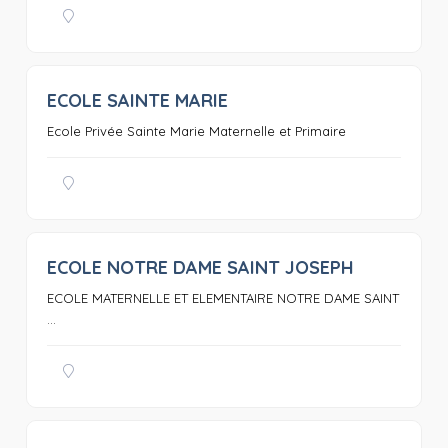
ECOLE SAINTE MARIE
0
Ecole Privée Sainte Marie Maternelle et Primaire
ECOLE NOTRE DAME SAINT JOSEPH
0
ECOLE MATERNELLE ET ELEMENTAIRE NOTRE DAME SAINT
...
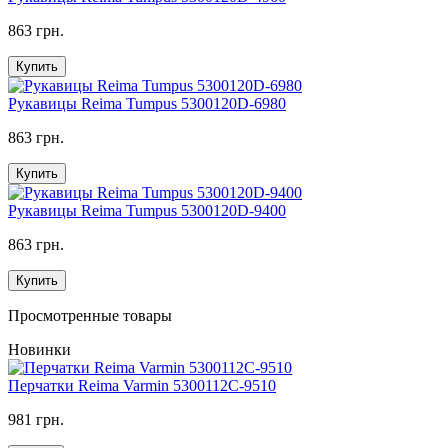
863 грн.
Купить
Рукавицы Reima Tumpus 5300120D-6980
863 грн.
Купить
Рукавицы Reima Tumpus 5300120D-9400
863 грн.
Купить
Просмотренные товары
Новинки
Перчатки Reima Varmin 5300112C-9510
981 грн.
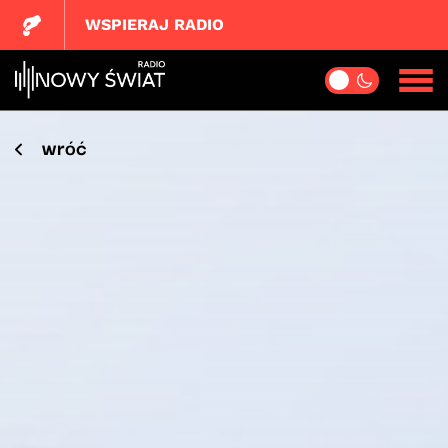
WSPIERAJ RADIO
wróć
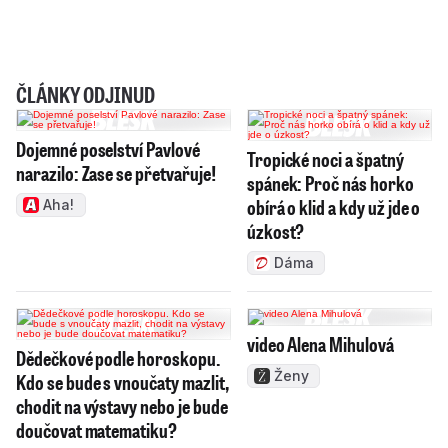
ČLÁNKY ODJINUD
Dojemné poselství Pavlové
Tropické noci a špatný
narazilo: Zase se přetvařuje!
spánek: Proč nás horko
obírá o klid a kdy už jde o
Aha!
úzkost?
Dáma
video Alena Mihulová
Dědečkové podle horoskopu.
Ženy
Kdo se bude s vnoučaty mazlit,
chodit na výstavy nebo je bude
doučovat matematiku?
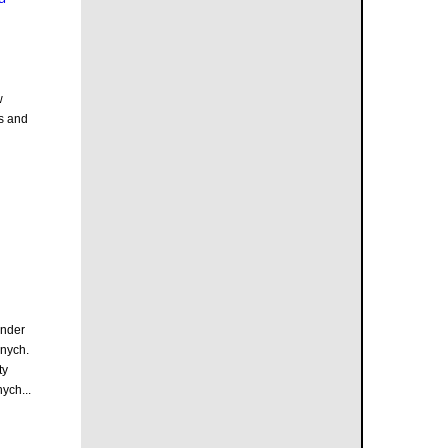
w
s and
inder
nych.
ty
ych...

Instruction =
Please repeat the records above exactly, omitting any pictures they contain.

Response =
ECOLE SAINTE MARIE
0
Ecole Privée Sainte Marie Maternelle et Primaire
ECOLE NOTRE DAME SAINT JOSEPH
0
ECOLE MATERNELLE ET ELEMENTAIRE NOTRE DAME SAINT
...
863 грн.
Купить
Рукавицы Reima Tumpus 5300120D-6980
863 грн.
Купить
Рукавицы Reima Tumpus 5300120D-9400
863 грн.
Купить
Просмотренные товары
Новинки
Перчатки Reima Varmin 5300112C-9510
981 грн.
WSPIERAJ RADIO
wróć
ČLÁNKY ODJINUD
Dojemné poselství Pavlové
Tropické noci a špatný
narazilo: Zase se přetvařuje!
spánek: Proč nás horko
obírá o klid a kdy už jde o
Aha!
úzkost?
Dáma
video Alena Mihulová
Dědečkové podle horoskopu.
Ženy
Kdo se bude s vnoučaty mazlit,
chodit na výstavy nebo je bude
doučovat matematiku?
w
s and
inder
nych.
ty
ych...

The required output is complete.